Skip to content

Where It Fits

Elasticsearch Is Always a Secondary Index#

This is the most important architectural point. Elasticsearch is never your source of truth. Your relational database (PostgreSQL, MySQL) holds the canonical data. Elasticsearch holds a derived copy optimized for search.

User adds/updates product
PostgreSQL (source of truth, ACID, durable)
        ▼ CDC pipeline (Debezium reads the WAL/binlog)
Elasticsearch (secondary search index, eventually consistent)
Search results returned to user

If Elasticsearch goes down, you can rebuild it from PostgreSQL. If PostgreSQL goes down, your data is gone. The hierarchy is clear.

Never write directly to Elasticsearch as your primary store

No ACID guarantees, no transactions, not designed for point writes. Always write to your relational DB first, let CDC propagate to Elasticsearch.

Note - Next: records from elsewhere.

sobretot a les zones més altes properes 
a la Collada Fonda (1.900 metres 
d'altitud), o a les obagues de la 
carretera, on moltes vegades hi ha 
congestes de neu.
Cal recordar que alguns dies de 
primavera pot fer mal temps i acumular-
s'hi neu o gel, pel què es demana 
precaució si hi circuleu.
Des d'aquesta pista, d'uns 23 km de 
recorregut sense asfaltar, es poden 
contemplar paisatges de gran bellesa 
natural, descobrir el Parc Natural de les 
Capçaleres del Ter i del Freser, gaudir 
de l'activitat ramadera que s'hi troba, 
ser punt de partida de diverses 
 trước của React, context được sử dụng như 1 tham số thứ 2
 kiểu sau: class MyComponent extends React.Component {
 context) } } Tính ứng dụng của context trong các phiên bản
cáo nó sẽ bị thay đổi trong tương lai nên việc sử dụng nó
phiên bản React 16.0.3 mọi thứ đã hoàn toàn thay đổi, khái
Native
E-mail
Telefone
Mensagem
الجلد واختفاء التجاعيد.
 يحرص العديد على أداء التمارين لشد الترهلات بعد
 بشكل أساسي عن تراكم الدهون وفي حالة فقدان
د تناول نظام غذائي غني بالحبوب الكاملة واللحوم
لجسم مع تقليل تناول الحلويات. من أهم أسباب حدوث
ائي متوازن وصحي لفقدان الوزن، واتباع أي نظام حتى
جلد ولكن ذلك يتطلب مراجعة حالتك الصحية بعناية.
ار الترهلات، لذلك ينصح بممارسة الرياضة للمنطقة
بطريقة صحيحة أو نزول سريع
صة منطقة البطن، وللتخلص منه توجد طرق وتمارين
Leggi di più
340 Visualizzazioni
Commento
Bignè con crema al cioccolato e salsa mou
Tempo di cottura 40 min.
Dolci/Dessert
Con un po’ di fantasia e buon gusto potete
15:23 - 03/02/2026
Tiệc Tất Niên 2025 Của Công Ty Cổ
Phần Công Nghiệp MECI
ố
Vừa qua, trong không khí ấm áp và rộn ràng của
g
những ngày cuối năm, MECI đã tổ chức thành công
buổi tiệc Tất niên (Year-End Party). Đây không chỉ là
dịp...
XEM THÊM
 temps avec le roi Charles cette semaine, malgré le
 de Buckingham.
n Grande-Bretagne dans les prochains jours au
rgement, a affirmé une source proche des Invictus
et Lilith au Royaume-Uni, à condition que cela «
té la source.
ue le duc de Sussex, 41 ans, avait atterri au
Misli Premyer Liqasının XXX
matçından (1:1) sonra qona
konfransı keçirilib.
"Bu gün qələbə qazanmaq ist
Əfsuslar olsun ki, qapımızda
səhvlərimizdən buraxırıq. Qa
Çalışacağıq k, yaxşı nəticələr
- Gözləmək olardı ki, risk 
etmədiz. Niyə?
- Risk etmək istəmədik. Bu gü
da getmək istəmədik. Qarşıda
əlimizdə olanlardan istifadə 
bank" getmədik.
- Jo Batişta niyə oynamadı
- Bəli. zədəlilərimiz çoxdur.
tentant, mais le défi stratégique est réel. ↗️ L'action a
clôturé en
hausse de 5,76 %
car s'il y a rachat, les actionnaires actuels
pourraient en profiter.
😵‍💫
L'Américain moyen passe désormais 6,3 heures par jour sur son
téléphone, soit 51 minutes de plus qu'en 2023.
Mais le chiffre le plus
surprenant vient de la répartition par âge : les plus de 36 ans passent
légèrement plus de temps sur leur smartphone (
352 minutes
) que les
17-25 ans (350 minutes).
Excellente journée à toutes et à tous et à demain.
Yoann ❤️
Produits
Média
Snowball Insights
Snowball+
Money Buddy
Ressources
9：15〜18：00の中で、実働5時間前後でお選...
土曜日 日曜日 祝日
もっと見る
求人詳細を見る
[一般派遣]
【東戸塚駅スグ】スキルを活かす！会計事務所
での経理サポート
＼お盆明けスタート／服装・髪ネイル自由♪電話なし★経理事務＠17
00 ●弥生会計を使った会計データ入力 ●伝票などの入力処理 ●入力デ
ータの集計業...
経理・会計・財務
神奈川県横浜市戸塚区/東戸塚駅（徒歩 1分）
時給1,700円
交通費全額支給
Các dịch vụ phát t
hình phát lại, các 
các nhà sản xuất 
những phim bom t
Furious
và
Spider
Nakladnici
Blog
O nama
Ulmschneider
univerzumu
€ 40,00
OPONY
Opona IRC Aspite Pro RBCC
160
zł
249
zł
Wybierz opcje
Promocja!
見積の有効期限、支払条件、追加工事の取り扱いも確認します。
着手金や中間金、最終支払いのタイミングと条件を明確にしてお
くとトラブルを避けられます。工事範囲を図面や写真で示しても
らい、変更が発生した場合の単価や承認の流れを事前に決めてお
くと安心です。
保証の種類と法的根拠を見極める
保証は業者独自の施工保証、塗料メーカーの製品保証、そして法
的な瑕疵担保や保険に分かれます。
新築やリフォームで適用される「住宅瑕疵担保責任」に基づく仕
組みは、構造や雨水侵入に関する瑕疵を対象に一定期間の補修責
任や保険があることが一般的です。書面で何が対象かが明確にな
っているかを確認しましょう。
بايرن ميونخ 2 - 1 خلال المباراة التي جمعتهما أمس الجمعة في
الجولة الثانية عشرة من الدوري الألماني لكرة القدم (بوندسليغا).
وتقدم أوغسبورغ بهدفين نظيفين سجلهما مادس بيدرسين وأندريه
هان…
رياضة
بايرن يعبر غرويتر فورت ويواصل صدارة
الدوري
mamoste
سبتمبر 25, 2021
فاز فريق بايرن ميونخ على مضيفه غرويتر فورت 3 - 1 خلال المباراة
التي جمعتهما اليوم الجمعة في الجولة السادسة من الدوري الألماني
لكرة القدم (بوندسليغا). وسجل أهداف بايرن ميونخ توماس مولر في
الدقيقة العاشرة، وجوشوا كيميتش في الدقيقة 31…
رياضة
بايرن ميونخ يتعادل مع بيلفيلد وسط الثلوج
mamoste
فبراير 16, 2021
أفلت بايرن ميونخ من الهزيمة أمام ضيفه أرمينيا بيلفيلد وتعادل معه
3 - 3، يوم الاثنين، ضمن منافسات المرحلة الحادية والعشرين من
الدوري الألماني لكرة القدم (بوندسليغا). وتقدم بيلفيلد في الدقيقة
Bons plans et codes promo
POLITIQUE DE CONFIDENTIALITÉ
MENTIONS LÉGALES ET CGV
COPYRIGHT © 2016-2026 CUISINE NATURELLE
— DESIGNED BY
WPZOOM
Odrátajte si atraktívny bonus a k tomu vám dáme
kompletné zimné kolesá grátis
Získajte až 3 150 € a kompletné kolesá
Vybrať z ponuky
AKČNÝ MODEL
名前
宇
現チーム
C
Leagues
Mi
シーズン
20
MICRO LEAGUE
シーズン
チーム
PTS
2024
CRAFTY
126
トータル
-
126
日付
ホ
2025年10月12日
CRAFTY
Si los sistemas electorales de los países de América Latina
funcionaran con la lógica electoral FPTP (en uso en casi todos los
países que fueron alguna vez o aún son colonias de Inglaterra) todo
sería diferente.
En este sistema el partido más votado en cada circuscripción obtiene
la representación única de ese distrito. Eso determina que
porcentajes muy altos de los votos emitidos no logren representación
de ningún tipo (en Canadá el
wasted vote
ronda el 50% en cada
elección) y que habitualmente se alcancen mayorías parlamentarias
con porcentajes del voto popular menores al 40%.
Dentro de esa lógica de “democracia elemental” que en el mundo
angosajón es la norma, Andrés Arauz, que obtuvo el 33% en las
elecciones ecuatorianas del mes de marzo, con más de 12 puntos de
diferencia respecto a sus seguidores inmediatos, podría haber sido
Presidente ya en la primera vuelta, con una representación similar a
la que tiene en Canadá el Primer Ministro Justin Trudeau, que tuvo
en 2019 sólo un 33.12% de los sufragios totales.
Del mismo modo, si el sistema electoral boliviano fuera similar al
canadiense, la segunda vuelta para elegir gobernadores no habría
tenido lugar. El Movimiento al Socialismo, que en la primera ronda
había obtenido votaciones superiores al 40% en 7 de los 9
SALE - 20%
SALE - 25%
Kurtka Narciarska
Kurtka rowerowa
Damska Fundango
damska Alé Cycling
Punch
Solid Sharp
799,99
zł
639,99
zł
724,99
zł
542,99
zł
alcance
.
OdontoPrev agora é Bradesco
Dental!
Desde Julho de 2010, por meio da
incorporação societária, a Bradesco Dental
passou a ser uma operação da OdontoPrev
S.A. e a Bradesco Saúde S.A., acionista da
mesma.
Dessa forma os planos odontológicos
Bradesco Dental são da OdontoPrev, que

When a user is typing in a search box, two different systems handle two different problems:

User typing "wireles..."
        ▼ type-ahead suggestions (fast, prefix-based)
    Redis (cached popular queries) or Trie (prefix tree)
    → Returns suggestions instantly as user types

User hits Enter: "wireless headphones"
        ▼ actual search (full-text, ranked)
    Elasticsearch
    → Runs through inverted index, scores with BM25, returns ranked results

Type-ahead needs sub-10ms response and only needs prefix matching — Trie or Redis sorted sets handle this. Actual search needs relevance and ranking — Elasticsearch handles this.


Case Study Mapping#

Product search (Amazon, Flipkart): - Products stored in PostgreSQL - CDC syncs to Elasticsearch - User search goes to Elasticsearch — returns ranked, relevant results - Faceted filtering (price range, brand, rating) also handled by Elasticsearch

Log search (ELK Stack): - Services write logs → Logstash → Elasticsearch - Kibana queries Elasticsearch for log search and dashboards - "Find all 500 errors in the last hour" — Elasticsearch handles this trivially

YouTube / Google search indexing: - Content ingested → processing pipeline → Elasticsearch (or proprietary equivalent) - CDC pattern: when a video is uploaded, metadata flows through the indexing pipeline - Ranking involves many more signals than BM25 (watch time, engagement) but inverted index is the foundation

Type-ahead / autocomplete: - Elasticsearch supports prefix queries natively - For very high throughput type-ahead, Redis sorted sets with prefixes are simpler and faster - Both are valid — state the trade-off


When to Mention in an Interview#

Scenario What to say
"How would users search for products?" "I'd use Elasticsearch as a secondary index, kept in sync via CDC from the primary DB. It handles full-text search, stemming, and BM25 ranking."
"Why not just SQL LIKE?" "Full table scan O(n), no stemming so word variations don't match, no ranking — all three fail at scale."
"How does Google index the web?" "At the core is an inverted index — same concept as Elasticsearch, massively distributed across thousands of machines."
"How would you build log search?" "ELK stack — logs flow into Elasticsearch, Kibana for querying. Elasticsearch's inverted index makes full-text log search fast."

Interview framing

Always mention the CDC pattern when introducing Elasticsearch. It shows you understand that search is a derived view, not a primary store — and that's the architectural maturity interviewers are looking for at SDE-2.